Excess & Limiting Reactants persent yield

A.Excess Quantity
A balanced equation describes what should happen in a chemical reaction.

However, the conditions necessary for the reaction to take place may not be present. (ie. pressure, temperature, concentration etc.)

Sometimes it is necessary to add more of one reactant than the equation predicts because it is not possible for every atom/molecule of the reactants to come together.
Ex. One reactant is the Excess Quantity and some of it will be left over, the second reactant is used up completely, and is the limiting reactant.

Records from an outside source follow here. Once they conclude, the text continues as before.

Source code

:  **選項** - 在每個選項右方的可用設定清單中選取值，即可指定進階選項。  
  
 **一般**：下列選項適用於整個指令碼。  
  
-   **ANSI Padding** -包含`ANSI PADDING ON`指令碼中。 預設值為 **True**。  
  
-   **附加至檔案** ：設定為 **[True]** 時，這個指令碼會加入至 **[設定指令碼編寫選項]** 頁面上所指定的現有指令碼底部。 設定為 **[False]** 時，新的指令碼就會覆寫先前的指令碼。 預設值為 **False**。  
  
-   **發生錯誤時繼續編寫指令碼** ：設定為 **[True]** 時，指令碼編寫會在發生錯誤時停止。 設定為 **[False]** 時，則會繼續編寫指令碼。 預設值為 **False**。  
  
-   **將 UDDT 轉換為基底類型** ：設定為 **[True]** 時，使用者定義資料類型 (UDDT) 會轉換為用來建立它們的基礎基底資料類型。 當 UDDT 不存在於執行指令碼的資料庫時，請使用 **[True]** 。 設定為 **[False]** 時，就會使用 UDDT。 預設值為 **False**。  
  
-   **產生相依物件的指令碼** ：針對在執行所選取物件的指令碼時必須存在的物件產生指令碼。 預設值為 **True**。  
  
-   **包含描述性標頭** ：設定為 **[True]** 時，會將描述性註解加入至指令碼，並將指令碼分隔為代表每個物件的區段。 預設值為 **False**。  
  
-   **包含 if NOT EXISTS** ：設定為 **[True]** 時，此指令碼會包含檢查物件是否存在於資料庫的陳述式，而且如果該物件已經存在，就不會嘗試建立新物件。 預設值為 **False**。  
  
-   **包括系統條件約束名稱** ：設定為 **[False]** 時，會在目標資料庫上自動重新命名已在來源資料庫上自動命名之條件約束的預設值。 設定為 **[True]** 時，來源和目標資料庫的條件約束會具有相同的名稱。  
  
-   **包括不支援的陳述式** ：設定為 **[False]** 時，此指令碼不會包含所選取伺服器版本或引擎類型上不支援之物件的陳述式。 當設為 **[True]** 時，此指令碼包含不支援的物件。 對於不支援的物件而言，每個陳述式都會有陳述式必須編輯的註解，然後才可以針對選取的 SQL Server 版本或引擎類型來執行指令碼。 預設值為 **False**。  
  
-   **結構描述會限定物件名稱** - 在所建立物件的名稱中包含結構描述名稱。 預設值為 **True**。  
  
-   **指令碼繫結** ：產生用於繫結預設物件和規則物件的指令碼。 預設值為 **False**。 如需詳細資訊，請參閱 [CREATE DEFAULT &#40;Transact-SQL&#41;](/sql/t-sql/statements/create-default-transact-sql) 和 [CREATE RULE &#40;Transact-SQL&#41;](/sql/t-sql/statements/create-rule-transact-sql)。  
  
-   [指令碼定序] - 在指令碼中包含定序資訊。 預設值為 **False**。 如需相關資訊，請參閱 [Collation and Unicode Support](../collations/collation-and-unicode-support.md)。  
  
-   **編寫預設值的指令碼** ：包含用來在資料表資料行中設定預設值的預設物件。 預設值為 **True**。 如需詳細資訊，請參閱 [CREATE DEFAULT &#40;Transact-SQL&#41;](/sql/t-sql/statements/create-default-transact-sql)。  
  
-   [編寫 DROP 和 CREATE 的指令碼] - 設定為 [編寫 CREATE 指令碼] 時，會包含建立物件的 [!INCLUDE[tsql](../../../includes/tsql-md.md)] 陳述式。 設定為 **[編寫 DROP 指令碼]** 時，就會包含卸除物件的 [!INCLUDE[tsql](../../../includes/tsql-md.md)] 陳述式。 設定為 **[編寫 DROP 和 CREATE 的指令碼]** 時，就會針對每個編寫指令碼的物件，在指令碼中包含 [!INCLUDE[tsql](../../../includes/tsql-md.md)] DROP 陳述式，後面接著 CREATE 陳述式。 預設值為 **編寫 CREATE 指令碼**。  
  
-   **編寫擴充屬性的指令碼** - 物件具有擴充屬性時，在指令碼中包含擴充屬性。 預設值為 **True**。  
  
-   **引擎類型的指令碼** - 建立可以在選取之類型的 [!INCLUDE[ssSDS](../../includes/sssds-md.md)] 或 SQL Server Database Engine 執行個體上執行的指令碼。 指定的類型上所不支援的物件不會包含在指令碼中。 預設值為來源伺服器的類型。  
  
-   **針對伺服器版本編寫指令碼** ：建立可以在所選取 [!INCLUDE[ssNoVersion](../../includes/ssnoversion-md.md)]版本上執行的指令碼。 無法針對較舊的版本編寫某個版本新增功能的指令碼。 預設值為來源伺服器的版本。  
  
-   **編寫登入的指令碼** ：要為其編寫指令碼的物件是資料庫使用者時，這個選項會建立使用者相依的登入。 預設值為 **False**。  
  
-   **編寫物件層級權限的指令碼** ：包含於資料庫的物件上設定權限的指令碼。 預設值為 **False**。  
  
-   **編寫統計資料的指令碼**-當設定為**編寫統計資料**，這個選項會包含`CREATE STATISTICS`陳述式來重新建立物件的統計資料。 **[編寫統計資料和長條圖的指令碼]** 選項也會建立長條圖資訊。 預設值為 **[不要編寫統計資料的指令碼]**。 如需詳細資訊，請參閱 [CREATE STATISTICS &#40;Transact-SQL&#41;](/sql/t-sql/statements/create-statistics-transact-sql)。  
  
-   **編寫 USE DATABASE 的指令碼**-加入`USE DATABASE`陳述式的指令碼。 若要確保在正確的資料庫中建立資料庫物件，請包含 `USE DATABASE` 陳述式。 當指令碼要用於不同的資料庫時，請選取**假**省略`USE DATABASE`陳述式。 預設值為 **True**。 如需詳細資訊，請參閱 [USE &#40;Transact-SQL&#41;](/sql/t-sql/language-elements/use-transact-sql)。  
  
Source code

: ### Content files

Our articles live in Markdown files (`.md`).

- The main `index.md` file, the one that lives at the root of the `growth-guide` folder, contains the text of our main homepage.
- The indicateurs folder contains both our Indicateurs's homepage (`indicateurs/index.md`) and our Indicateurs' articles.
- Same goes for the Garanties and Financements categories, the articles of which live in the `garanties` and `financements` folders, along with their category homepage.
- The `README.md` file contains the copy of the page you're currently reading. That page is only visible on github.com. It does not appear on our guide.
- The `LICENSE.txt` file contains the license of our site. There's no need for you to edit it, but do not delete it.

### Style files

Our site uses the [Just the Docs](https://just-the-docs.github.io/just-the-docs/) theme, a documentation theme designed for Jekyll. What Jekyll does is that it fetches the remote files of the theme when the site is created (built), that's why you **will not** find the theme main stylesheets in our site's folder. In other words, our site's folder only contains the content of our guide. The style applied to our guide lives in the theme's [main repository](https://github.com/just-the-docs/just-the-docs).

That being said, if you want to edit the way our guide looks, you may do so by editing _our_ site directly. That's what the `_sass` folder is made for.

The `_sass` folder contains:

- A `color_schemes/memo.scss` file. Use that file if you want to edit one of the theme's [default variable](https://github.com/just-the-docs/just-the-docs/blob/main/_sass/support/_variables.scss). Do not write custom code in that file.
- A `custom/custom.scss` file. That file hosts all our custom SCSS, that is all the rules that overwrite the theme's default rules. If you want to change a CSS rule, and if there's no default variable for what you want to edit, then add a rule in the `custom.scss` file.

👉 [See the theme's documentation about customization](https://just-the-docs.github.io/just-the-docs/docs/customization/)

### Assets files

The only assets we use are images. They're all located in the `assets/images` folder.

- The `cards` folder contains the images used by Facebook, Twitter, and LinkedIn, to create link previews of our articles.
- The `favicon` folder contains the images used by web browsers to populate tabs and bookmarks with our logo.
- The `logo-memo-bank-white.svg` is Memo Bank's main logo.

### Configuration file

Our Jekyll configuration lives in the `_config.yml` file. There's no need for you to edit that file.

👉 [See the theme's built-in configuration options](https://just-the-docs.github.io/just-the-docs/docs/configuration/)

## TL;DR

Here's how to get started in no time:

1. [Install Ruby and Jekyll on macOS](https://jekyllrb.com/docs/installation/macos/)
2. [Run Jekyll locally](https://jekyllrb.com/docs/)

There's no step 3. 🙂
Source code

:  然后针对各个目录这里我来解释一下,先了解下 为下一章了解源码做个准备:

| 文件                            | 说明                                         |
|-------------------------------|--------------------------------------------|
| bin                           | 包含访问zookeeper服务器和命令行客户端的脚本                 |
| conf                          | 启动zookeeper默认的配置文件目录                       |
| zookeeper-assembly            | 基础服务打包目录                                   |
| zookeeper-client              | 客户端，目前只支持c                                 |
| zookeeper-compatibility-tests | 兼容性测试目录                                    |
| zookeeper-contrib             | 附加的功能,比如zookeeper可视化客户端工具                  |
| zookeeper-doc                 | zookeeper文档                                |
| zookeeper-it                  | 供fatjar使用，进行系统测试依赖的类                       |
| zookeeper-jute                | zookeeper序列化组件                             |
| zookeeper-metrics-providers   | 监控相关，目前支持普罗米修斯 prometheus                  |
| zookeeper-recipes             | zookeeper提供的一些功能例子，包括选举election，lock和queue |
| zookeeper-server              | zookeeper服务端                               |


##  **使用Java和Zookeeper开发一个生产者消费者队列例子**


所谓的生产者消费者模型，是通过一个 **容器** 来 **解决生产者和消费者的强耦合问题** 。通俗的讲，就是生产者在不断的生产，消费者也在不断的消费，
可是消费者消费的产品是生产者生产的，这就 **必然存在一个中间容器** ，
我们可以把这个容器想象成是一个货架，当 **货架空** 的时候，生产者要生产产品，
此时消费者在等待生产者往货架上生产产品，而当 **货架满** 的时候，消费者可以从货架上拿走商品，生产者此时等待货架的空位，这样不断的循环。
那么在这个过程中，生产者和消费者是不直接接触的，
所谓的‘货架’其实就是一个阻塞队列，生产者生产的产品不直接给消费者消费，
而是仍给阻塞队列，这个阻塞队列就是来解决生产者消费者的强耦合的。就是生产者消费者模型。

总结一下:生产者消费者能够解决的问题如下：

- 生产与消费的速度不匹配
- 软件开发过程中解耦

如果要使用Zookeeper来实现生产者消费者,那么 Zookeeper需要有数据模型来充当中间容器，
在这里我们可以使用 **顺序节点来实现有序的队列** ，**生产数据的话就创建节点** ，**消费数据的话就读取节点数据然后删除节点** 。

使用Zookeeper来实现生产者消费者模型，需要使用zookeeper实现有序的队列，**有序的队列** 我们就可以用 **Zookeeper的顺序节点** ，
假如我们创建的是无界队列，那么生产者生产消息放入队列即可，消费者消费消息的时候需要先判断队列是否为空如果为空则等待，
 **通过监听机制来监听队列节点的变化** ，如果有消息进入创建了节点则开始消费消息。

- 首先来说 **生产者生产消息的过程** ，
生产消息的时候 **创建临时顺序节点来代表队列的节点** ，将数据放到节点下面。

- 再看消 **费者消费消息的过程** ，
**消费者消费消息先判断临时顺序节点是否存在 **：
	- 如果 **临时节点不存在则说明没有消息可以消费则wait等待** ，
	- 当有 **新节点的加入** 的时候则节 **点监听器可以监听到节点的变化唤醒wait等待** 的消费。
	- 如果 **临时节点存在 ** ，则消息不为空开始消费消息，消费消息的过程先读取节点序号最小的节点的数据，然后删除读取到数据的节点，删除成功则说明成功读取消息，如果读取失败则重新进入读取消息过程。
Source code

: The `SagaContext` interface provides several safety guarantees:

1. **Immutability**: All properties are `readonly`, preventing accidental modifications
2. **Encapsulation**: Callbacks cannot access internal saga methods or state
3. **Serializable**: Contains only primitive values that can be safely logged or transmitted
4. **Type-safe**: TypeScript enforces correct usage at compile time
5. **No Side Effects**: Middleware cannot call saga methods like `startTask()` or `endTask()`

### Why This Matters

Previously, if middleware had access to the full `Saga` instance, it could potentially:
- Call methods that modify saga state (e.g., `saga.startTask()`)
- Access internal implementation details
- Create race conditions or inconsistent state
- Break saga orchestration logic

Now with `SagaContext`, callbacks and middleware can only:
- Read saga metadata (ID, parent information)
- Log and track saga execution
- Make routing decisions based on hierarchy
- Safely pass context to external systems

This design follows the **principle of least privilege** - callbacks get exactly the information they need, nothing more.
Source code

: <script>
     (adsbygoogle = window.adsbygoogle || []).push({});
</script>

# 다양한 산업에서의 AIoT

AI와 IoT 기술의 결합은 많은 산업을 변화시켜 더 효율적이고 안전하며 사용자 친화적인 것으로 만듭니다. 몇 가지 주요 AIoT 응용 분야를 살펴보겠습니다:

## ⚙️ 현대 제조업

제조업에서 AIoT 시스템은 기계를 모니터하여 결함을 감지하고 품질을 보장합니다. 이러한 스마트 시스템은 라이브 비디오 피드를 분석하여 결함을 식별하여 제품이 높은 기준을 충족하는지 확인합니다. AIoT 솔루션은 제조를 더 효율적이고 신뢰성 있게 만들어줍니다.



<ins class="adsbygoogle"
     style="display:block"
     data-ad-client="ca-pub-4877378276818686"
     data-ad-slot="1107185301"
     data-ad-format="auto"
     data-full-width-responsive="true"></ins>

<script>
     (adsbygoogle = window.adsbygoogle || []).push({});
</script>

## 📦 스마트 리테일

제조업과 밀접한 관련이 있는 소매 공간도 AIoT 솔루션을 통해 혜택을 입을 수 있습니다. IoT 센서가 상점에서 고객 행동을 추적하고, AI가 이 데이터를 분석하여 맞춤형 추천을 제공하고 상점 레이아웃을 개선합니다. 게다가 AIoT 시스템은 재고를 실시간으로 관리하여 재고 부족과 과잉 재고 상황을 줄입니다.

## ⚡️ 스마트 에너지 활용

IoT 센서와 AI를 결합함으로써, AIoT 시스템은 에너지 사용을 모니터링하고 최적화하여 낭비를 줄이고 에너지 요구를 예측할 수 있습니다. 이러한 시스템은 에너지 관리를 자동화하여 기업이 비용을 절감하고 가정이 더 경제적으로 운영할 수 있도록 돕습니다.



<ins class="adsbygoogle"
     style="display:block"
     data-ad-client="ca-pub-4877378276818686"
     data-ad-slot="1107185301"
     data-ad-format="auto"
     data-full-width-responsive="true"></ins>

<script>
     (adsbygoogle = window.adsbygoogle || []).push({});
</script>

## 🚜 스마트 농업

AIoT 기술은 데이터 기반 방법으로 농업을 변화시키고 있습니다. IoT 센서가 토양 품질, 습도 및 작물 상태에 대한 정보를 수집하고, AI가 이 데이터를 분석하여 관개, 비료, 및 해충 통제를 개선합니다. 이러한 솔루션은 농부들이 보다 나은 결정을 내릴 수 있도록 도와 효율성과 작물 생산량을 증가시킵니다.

B.Excess quantities in chemical reactions.
Ex1. How many grams of OCl2 will be formed when 44.0 g of O2 reactant with 97.0g of Cl2

(*General Process: Convert both reactants to the desired product & the smaller amount of product will actually be produced.)

Step1: Balanced equation.
O2(g) +2 Cl2(g) → 2OCl2(g) 

Step2: Convert Cl2 to OCl2
97.0 g ×1mol Cl2/71g × 2mol OCl2/2mol Cl2 × 87.0g/1mol OCl = 118.86 g OCl2

Step3: Convert O2 to OCl2
44.0g × 1molO2/32g ×2mol OCl2/1mol O2 × 87.0g/1mol OCl = 239.25g OCl2
Because 97.0g of Cl2 reacts to produce the smaller amount of product. Cl2 is limiting quantity and O2 is excess quantity. 119g is the mass of product.

Ex2. 
41g O2 reacts of 164g of Cl2, Which is EXCESS quantity? Which is Limiting quantity? How many grams of the excess quantity will be used?
Step1:
O2(g) +2 Cl2(g) → 2OCl2(g) 
41.0g       164g
(*General process: Convert ONE of products to the other reactant to see which excess and which is limiting. Determine which is left over and by how much. It may involve another conversation)
Step2:
To find which reatant is in excess calculate how many grams of Cl2 gas would be required to react with 41.0g of O2.
41g O2 × 1mol O2/32.0gO2 × 2mol Cl2/1mol H2 × 71.0g Cl2/1mol Cl2= 181.93g=182g Cl2

Since there are only 164g of Cl2 gas, not all O2 can react. Thus Cl2 is limiting quantity and O2 is excess quatity.

Step3: Convert Cl2 to O2 to see how much O2 would be needed to react with 164g of Cl2.
164g Cl2 × 1mol Cl2/71.0g Cl2 × 1mol O2/2mol Cl2 × 32.0g/1mol O2 = 36.958=37.0 g O2

37.0g of O2 would react with 164g of Cl2.